I'm not sure what you're referring to, since profitability wasn't a metric I used. I agree not all profitable things should exist, but increasing the availability of customer support seems to me like a clearly good thing.
Perhaps you're thinking that profit-chasing is the only reason companies don't offer good customer support today? That's not accurate. Providing enough smart, well-resourced human beings to answer every question your customers can come up with is a huge operational challenge, unless your product is absolutely dead simple or you're small enough to make random employees help in their spare time.
> I've seen a lot of value from deploying LLMs in things like first-line customer support, where a suggestion that works 60% of the time is plenty valuable
Valuable to whom? How so?
At that rate I would end my business with such a company.
If you claim such a terrible level of costumer support is valuable, I question your judgement of value.
Valuable to customers, because it allows them to get instant advice that will often solve their problem. I strongly suspect that some companies you do business with have already integrated LLMs into their customer support workflow - it's very common these days.
> most people can’t reliably interpret the meaning of complex or unfamiliar text
But LLMs fail the most basic tests of understanding that don't require complexity. They have read everything that exists. What would even be considered unfamiliar in that context?
> RFK Jr. is antivax because he misunderstands all the information he sees about the benefits of vaccines.
These are areas where information can be contradictory. Even this statement is questionable in its most literal interpretation. Has he made such a statement? Is that a correct interpretation of his position?
The errors we are criticizing in LLMs are not areas of conflicting information or difficult to discern truths. We are told LLMs are operating at PhD level. Yet, when asked to perform simpler everyday tasks, they often fail in ways no human normally would.
> But LLMs fail the most basic tests of understanding that don't require complexity.
Which basic tests of understanding do state-of-the-art LLMs fail? Perhaps there's something I don't know here, but in my experience they seem to have basic understanding, and I routinely see people claim LLMs can't do things they can in fact do.
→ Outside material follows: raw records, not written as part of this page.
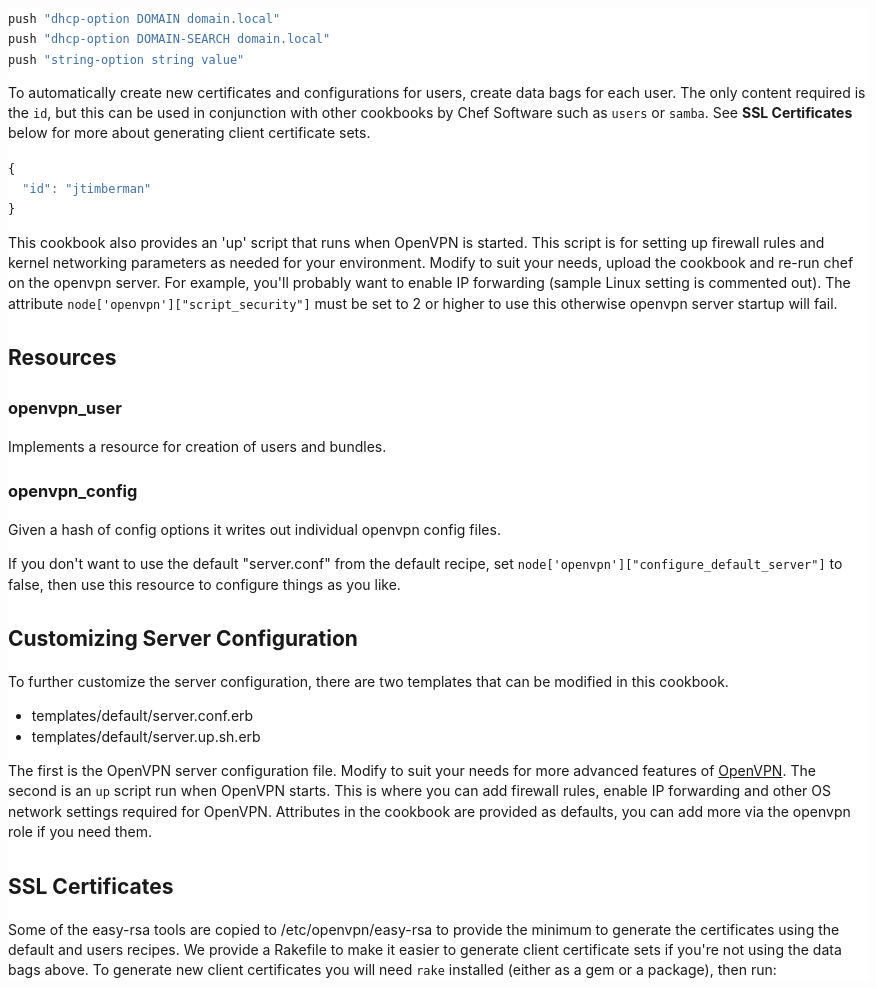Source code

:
 ```ruby
push "dhcp-option DOMAIN domain.local"
push "dhcp-option DOMAIN-SEARCH domain.local"
push "string-option string value"
```

To automatically create new certificates and configurations for users, create data bags for each user. The only content required is the `id`, but this can be used in conjunction with other cookbooks by Chef Software such as `users` or `samba`. See **SSL Certificates** below for more about generating client certificate sets.

```javascript
{
  "id": "jtimberman"
}
```

This cookbook also provides an 'up' script that runs when OpenVPN is started. This script is for setting up firewall rules and kernel networking parameters as needed for your environment. Modify to suit your needs, upload the cookbook and re-run chef on the openvpn server. For example, you'll probably want to enable IP forwarding (sample Linux setting is commented out). The attribute `node['openvpn']["script_security"]` must be set to 2 or higher to use this otherwise openvpn server startup will fail.

## Resources

### openvpn_user

Implements a resource for creation of users and bundles.

### openvpn_config

Given a hash of config options it writes out individual openvpn config files.

If you don't want to use the default "server.conf" from the default recipe, set `node['openvpn']["configure_default_server"]` to false, then use this resource to configure things as you like.

## Customizing Server Configuration

To further customize the server configuration, there are two templates that can be modified in this cookbook.

- templates/default/server.conf.erb
- templates/default/server.up.sh.erb

The first is the OpenVPN server configuration file. Modify to suit your needs for more advanced features of [OpenVPN](http://openvpn.net). The second is an `up` script run when OpenVPN starts. This is where you can add firewall rules, enable IP forwarding and other OS network settings required for OpenVPN. Attributes in the cookbook are provided as defaults, you can add more via the openvpn role if you need them.

## SSL Certificates

Some of the easy-rsa tools are copied to /etc/openvpn/easy-rsa to provide the minimum to generate the certificates using the default and users recipes. We provide a Rakefile to make it easier to generate client certificate sets if you're not using the data bags above. To generate new client certificates you will need `rake` installed (either as a gem or a package), then run:
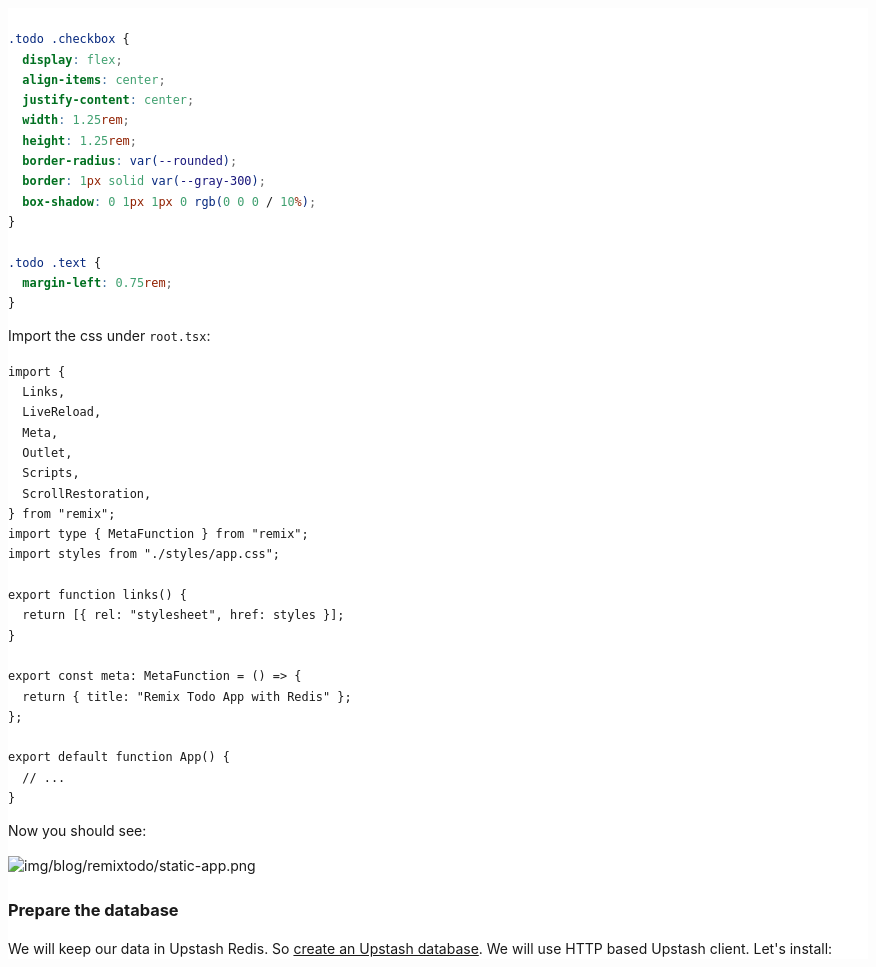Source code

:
 ```css

.todo .checkbox {
  display: flex;
  align-items: center;
  justify-content: center;
  width: 1.25rem;
  height: 1.25rem;
  border-radius: var(--rounded);
  border: 1px solid var(--gray-300);
  box-shadow: 0 1px 1px 0 rgb(0 0 0 / 10%);
}

.todo .text {
  margin-left: 0.75rem;
}

```

Import the css under `root.tsx`:
```tsx
import {
  Links,
  LiveReload,
  Meta,
  Outlet,
  Scripts,
  ScrollRestoration,
} from "remix";
import type { MetaFunction } from "remix";
import styles from "./styles/app.css";

export function links() {
  return [{ rel: "stylesheet", href: styles }];
}

export const meta: MetaFunction = () => {
  return { title: "Remix Todo App with Redis" };
};

export default function App() {
  // ...
}
```

Now you should see:

![img/blog/remixtodo/static-app.png](/img/blog/remixtodo/static-app.png)

### Prepare the database

We will keep our data in Upstash Redis. So [create an Upstash database](https://console.upstash.com/). We will use HTTP based Upstash client. Let's install:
It is an example that shows the difference between understanding and patterns. No model actually understands the most fundamental concept of length.
LLMs can seem to do almost anything for which there are sufficient patterns to train on. However, there aren't infinite patterns available to train on. So, edge cases are everywhere. Such as this one.
I don't see how this shows that models don't understand the concept of length. As you say, it's a vision test, and the author describes how he had to adversarially construct it to "move slightly outside the training patterns" before LLMs failed. Doesn't it just show that LLMs are more susceptible to optical illusions than humans? (Not terribly surprising that a language model would have subpar vision.)
But it is not an illusion, and the answers make no sense. In some cases the models pick exactly the opposite answer. No human would do this.
Yes, outside the training patterns is the point. I have no doubt if you trained LLMs on this type of pattern with millions of examples it could get the answers reliably.
The whole point is that humans do not need data training. They understand such concepts from one example.